Four months on, and we’re meeting this Pecorino di Fossa in Bermondsey for the first time, to mark the second of our arch dinners with Guiseppe Cimmino and Peppeckish. The cheeses will have ripened further since their unearthing and their pungent, unmistakable aroma will be at its most powerful.
Cau E Spada: Emilio, The New Generation
Cau e Spada's Razza Sarda sheep graze organic pastures most of the year, and feed on hay from these same fields over the winter.
PECORINO di fossa is just one of Emilio’s pecorinos; but a true index of a signature style which combines ancient and modern. His dairy may be remote, and in many ways sealed into a past order and way of life, but his cheesemaking is not nostalgic or even purely traditional. At Cau e Spada, the family farm named for his parents, cheesemaking does not sit still - it has always been pioneering and, with Emilio now at the helm, the cheese are more than ever in experimental flux.

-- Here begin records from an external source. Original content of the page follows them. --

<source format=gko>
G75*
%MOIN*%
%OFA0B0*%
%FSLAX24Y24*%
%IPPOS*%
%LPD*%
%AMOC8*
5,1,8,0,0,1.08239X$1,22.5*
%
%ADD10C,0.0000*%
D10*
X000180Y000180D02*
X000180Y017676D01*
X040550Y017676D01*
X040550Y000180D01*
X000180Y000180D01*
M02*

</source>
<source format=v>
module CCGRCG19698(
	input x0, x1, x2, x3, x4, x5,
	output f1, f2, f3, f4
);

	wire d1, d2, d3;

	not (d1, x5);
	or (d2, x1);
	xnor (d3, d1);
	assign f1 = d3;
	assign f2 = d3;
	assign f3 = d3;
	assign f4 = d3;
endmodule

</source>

Emilio’s family have made pecorino since they first owned a sheep, back before they owned land in Sardinia. But when they brought that tradition to le marche, they also integrated sardinian tradition with a new terroir, and a new human temperament. Le Marche might look traditional, but it is also a curious outpost of revolutionary spirit, settled in the 1970s by a wave of left wing intellectualism which brought progressive agricultural theory to this part of the world. Everything here, wherever you look, is minimal intervention - the landscape cast as the solution to the metropolis and its integrity protected and strengthened by the people who live here. The Cau e Spada farm has grown in that spirit.

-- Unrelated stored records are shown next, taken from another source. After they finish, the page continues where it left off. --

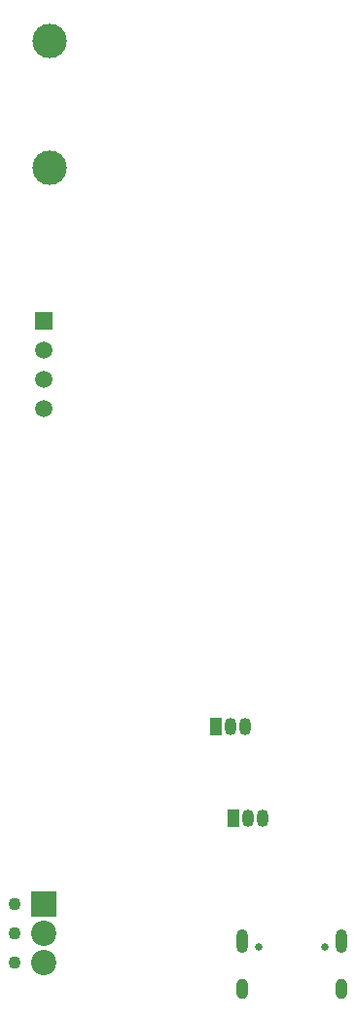
<source format=gbr>
%TF.GenerationSoftware,KiCad,Pcbnew,8.0.4*%
%TF.CreationDate,2025-07-24T11:12:48+05:30*%
%TF.ProjectId,SIH Smart Irrigation System,53494820-536d-4617-9274-204972726967,rev?*%
%TF.SameCoordinates,Original*%
%TF.FileFunction,Soldermask,Bot*%
%TF.FilePolarity,Negative*%
%FSLAX46Y46*%
G04 Gerber Fmt 4.6, Leading zero omitted, Abs format (unit mm)*
G04 Created by KiCad (PCBNEW 8.0.4) date 2025-07-24 11:12:48*
%MOMM*%
%LPD*%
G01*
G04 APERTURE LIST*
%ADD10C,1.100000*%
%ADD11R,2.200000X2.200000*%
%ADD12C,2.200000*%
%ADD13C,3.000000*%
%ADD14R,1.500000X1.500000*%
%ADD15C,1.500000*%
%ADD16C,0.650000*%
%ADD17O,1.000000X2.100000*%
%ADD18O,1.000000X1.800000*%
%ADD19R,1.050000X1.500000*%
%ADD20O,1.050000X1.500000*%
G04 APERTURE END LIST*
D10*
%TO.C,J1*%
X135460000Y-130826000D03*
X135460000Y-133366000D03*
X135460000Y-135906000D03*
D11*
X138000000Y-130826000D03*
D12*
X138000000Y-133366000D03*
X138000000Y-135906000D03*
%TD*%
D13*
%TO.C,J3*%
X138500000Y-55906000D03*
%TD*%
%TO.C,J4*%
X138500000Y-66906000D03*
%TD*%
D14*
%TO.C,U5*%
X138000000Y-80193500D03*
D15*
X138000000Y-82733500D03*
X138000000Y-85273500D03*
X138000000Y-87813500D03*
%TD*%
D16*
%TO.C,J2*%
X156655400Y-134539800D03*
X162435400Y-134539800D03*
D17*
X155225400Y-134039800D03*
D18*
X155225400Y-138219800D03*
D17*
X163865400Y-134039800D03*
D18*
X163865400Y-138219800D03*
%TD*%
D19*
%TO.C,Q1*%
X152960000Y-115406000D03*
D20*
X154230000Y-115406000D03*
X155500000Y-115406000D03*
%TD*%
D19*
%TO.C,Q2*%
X154460000Y-123406000D03*
D20*
X155730000Y-123406000D03*
X157000000Y-123406000D03*
%TD*%
M02*

</source>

Today, their 1,700 strong flock of Razza Sarda sheep graze organic pastures that encompass two different terroirs: the more austere hills towards the Apennines and the sweeter pastures that slope towards the sea. In the winter, the sheep feed on the farm’s own hay. Emilio conducts the passage of the sheep so as to harness the different floras, and so fine tune the flavours he looks for in the milk. He does the same in his maturation rooms, playing his two available winds - the fierce, drying Tramontana, and the damp Garbino - off against each other to provide the ideal conditions for ripening. The cheeses sit on fir and ripe cherry boards, in some instances on walnut leaves: every detail looks towards expressing the complex, layered flavour of his flock’s milk.

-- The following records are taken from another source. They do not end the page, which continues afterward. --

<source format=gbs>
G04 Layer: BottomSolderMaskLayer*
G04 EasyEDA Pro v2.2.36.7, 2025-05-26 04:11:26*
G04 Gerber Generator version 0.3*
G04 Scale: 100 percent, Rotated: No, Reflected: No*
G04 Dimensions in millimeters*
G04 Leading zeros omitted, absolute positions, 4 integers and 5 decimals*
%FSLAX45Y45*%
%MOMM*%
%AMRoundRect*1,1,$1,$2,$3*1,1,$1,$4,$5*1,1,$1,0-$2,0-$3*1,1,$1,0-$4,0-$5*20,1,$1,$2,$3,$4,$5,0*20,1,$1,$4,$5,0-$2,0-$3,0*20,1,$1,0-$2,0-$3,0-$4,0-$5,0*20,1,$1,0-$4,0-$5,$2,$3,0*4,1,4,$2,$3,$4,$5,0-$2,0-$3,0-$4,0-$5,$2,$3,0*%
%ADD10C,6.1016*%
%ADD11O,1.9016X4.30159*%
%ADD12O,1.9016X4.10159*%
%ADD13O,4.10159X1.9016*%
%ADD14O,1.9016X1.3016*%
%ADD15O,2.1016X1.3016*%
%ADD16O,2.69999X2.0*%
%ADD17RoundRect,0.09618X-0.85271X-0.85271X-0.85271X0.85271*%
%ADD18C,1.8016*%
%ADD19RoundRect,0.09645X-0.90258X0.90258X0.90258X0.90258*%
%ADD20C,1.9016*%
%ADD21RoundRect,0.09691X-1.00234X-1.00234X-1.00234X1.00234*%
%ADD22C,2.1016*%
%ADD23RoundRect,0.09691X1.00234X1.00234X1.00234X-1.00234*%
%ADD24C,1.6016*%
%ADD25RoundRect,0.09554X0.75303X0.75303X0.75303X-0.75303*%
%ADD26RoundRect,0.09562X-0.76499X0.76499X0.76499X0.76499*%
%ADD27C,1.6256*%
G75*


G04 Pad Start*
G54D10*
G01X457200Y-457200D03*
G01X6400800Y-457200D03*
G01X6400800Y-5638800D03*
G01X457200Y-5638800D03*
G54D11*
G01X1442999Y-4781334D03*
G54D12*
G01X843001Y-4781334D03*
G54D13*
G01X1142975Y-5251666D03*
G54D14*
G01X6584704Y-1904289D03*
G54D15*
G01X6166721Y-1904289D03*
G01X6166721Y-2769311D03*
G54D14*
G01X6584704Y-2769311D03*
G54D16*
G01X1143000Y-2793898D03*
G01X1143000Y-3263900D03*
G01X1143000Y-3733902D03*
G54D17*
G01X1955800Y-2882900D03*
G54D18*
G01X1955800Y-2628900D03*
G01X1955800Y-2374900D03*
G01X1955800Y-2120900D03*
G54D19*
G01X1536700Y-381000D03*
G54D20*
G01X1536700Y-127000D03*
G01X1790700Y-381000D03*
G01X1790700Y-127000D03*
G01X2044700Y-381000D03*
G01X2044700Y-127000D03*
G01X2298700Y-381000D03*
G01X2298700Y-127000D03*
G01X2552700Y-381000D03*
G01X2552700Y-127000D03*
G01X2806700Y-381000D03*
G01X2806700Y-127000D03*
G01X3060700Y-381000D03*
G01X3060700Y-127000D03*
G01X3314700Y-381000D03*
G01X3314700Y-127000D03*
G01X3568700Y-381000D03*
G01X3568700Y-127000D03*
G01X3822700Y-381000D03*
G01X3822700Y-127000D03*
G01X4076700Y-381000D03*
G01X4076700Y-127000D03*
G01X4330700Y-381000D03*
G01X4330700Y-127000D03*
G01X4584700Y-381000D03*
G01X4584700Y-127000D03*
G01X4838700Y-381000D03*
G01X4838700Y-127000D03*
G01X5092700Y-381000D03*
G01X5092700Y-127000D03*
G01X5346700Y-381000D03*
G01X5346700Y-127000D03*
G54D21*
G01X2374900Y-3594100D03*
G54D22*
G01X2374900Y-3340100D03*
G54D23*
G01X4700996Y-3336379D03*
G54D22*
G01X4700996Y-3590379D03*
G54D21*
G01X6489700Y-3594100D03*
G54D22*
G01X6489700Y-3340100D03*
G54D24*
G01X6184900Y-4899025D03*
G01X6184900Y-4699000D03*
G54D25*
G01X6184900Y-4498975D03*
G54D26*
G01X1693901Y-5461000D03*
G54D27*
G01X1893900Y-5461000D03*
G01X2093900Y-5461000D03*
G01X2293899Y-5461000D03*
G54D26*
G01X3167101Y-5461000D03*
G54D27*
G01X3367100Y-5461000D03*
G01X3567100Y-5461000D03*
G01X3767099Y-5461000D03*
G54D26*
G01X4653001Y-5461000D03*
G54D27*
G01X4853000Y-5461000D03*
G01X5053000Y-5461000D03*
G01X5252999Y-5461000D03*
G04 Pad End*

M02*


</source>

Emilio sends us four pecorino, from Spring through to late Autumn: a 3 week pecorino fresco, a 2 month semi-stagionata, a 6 month stagionata and - most unusually - a cheese which he calls San Giorgio. An old recipe from his father, it is named for the patron saint of the family’s Sardinian birthplace, the town of Sini. But a very unprecedented cheese has been built on those old foundations. San Giorgio is inspired by what Emilio calls the ‘English School’: it’s a cheese of unusually high acidity, an acidity that we’d associate with a cheshire, rather than a pecorino, and in Italy would be equalled only in a fresh robiola. Mould-ripened, with a chalky, friable core and mushroomy breakdown under a rind of leaf litter and hummus, San Giorgio looks nothing like a traditional pecorino. But it looks, and tastes, very reminiscent of caerphilly. Emilio would say that the best way to preserve tradition is to take it somewhere new, keep it alive and vital. Cheeses like the San Giorgio, and the Pecorino di fossa are just that.